» Task item
Can you pull out each line of the data below that includes the word "down"?

» Provided data
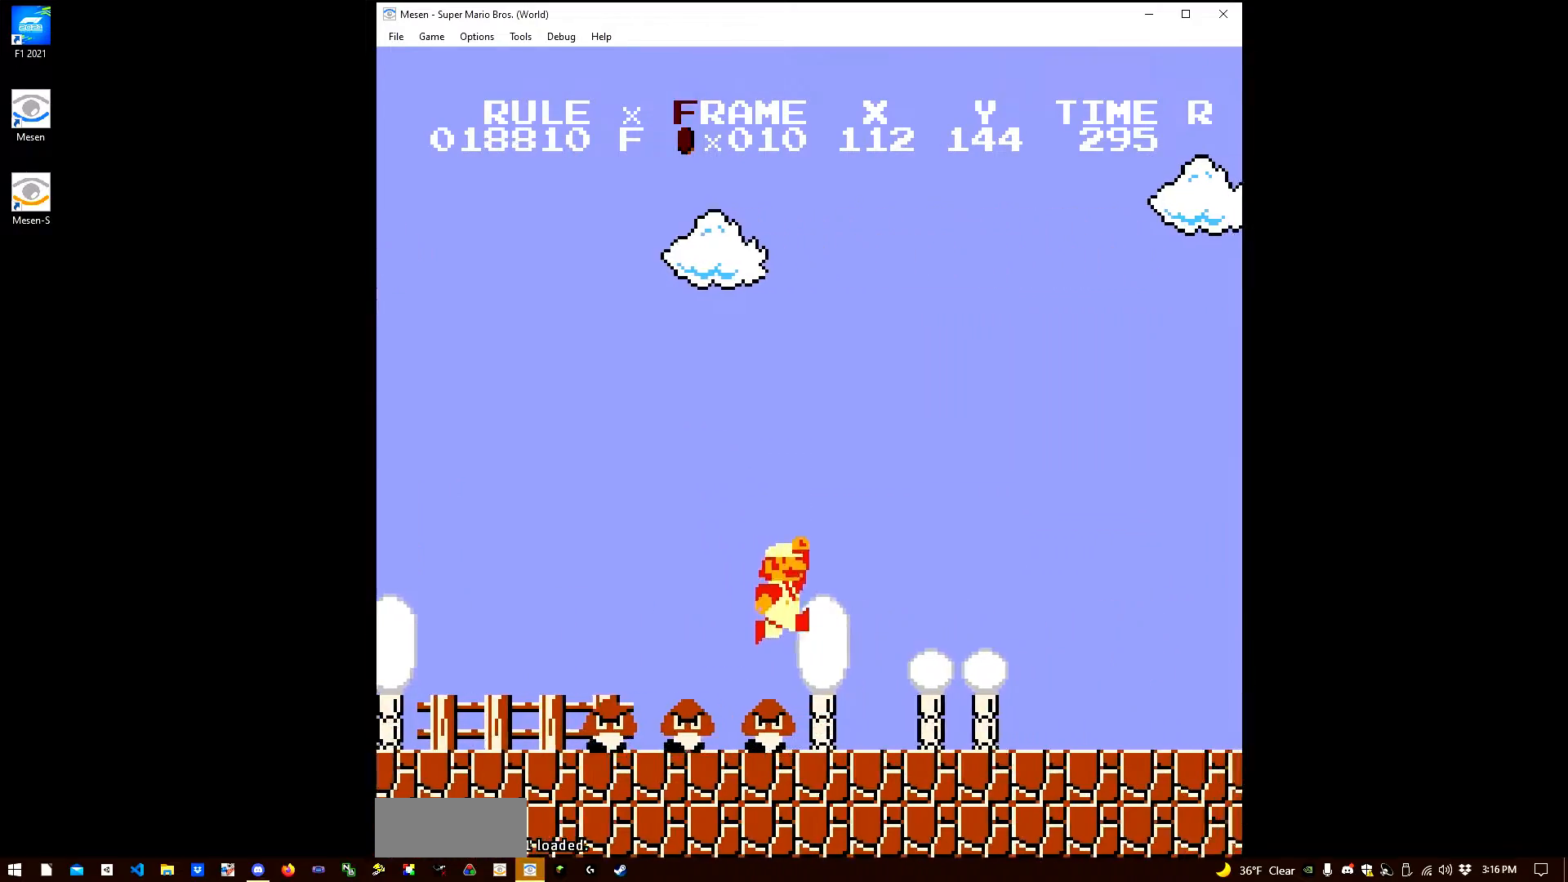
{"buttons": ["B", "DPAD_RIGHT"], "events": []}
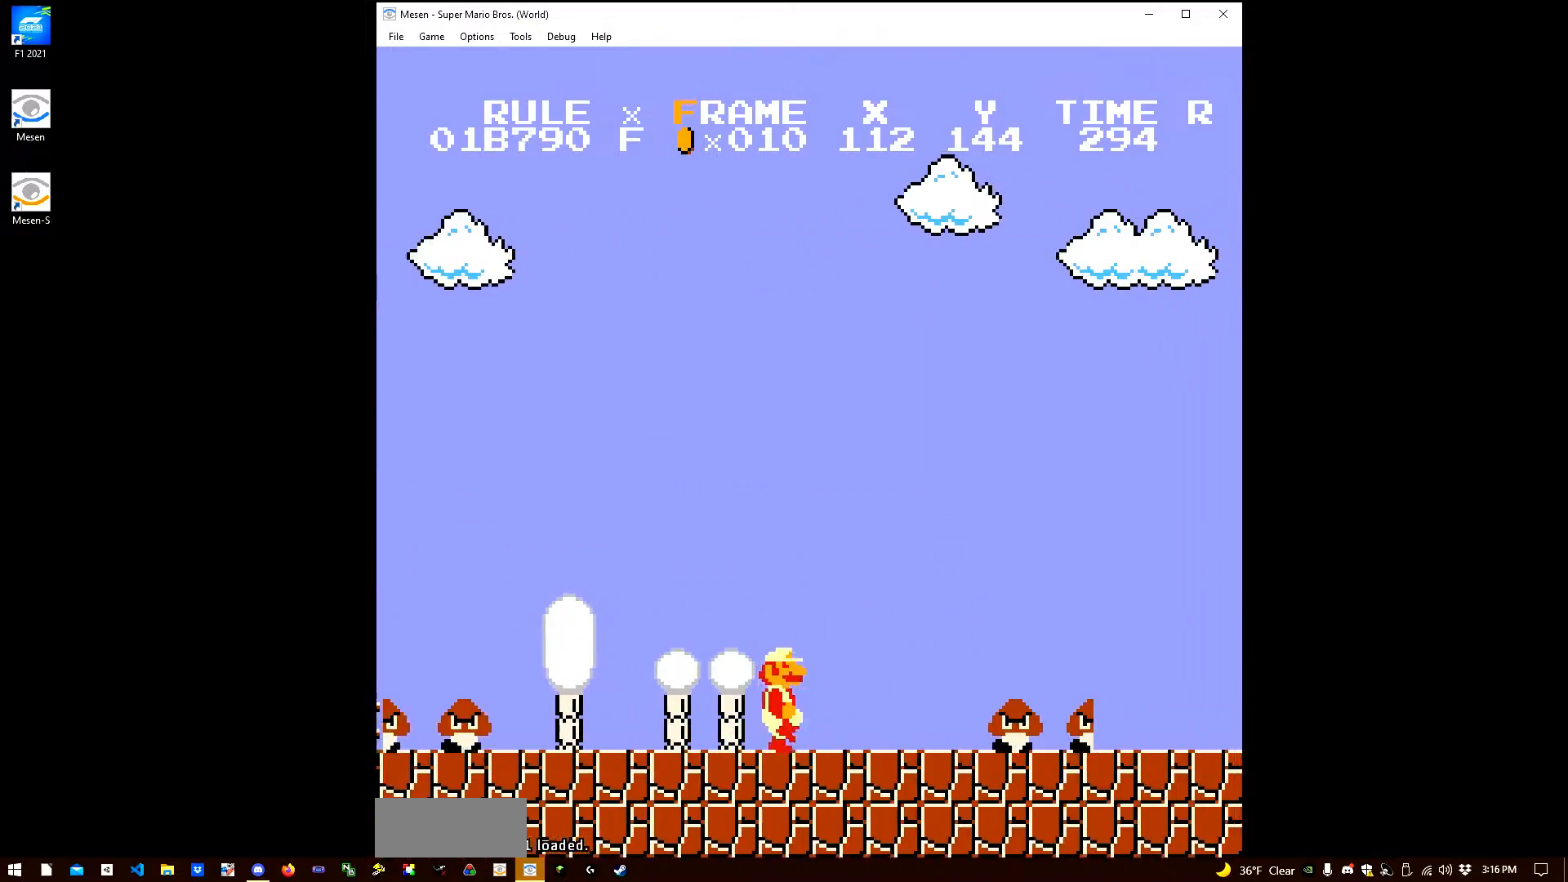
{"buttons": ["B", "DPAD_RIGHT"], "events": [[117, "A", "down"], [300, "A", "up"]]}
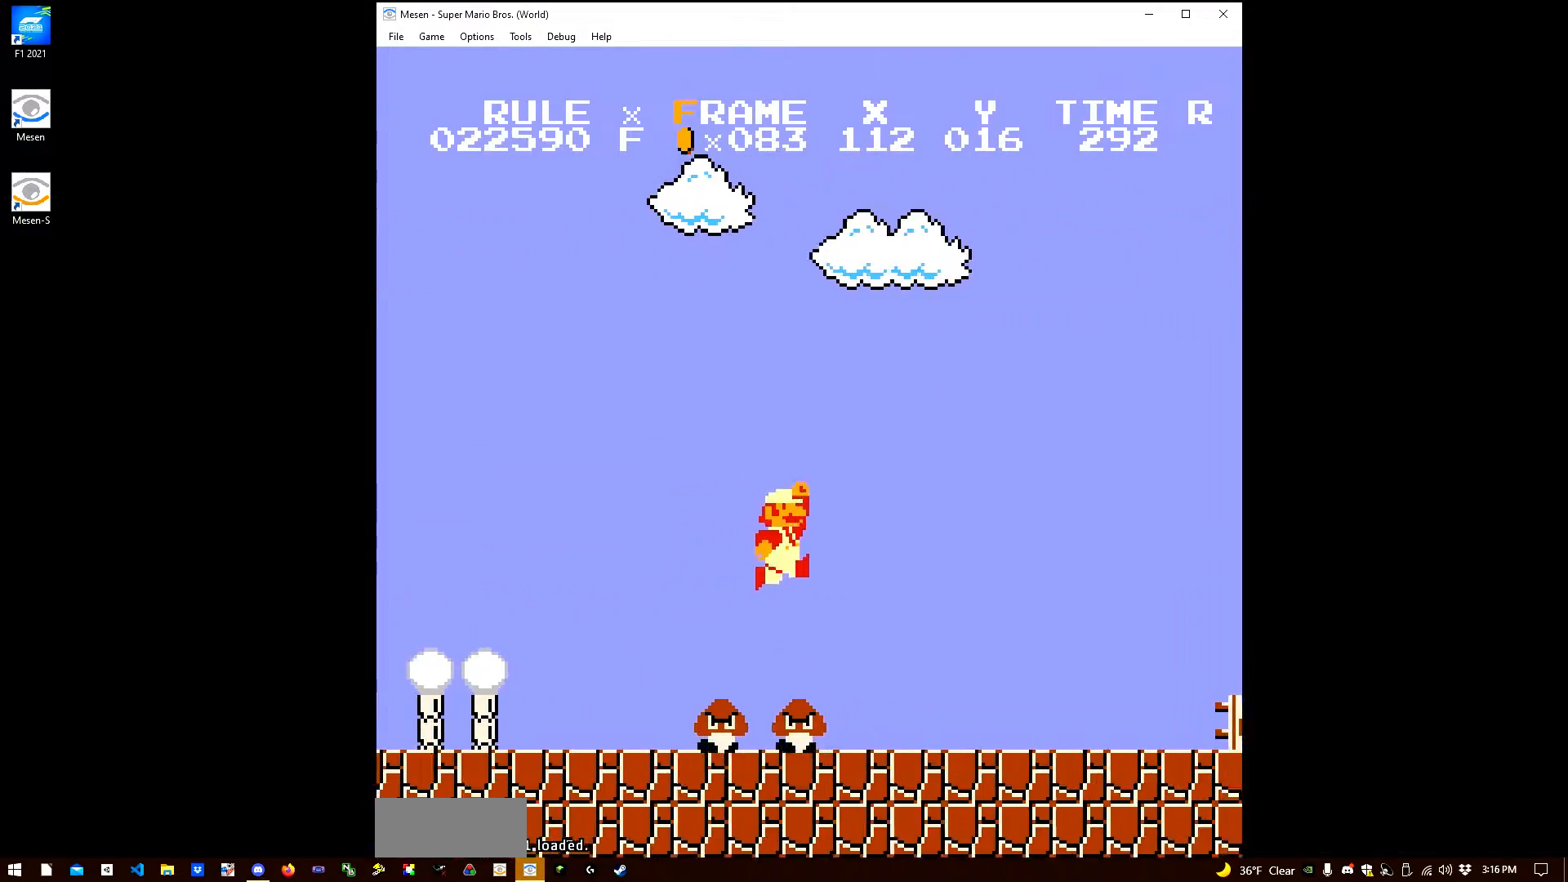
{"buttons": ["B", "DPAD_RIGHT"], "events": []}
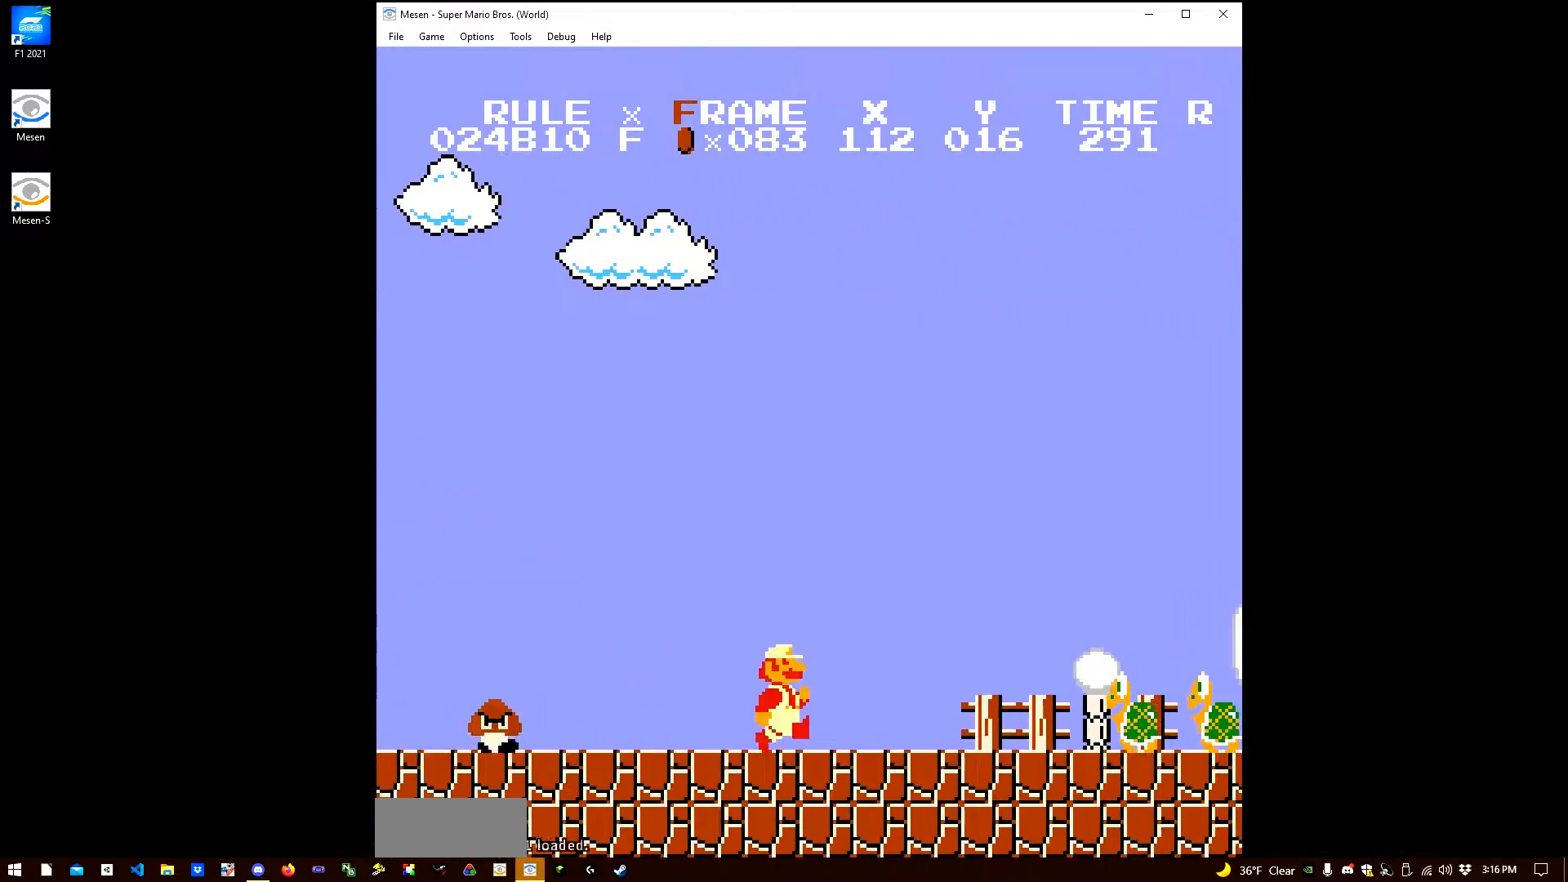
{"buttons": ["A", "DPAD_RIGHT"], "events": [[383, "A", "down"], [433, "B", "up"]]}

» Written response
{"buttons": ["B", "DPAD_RIGHT"], "events": [[117, "A", "down"], [300, "A", "up"]]}
{"buttons": ["A", "DPAD_RIGHT"], "events": [[383, "A", "down"], [433, "B", "up"]]}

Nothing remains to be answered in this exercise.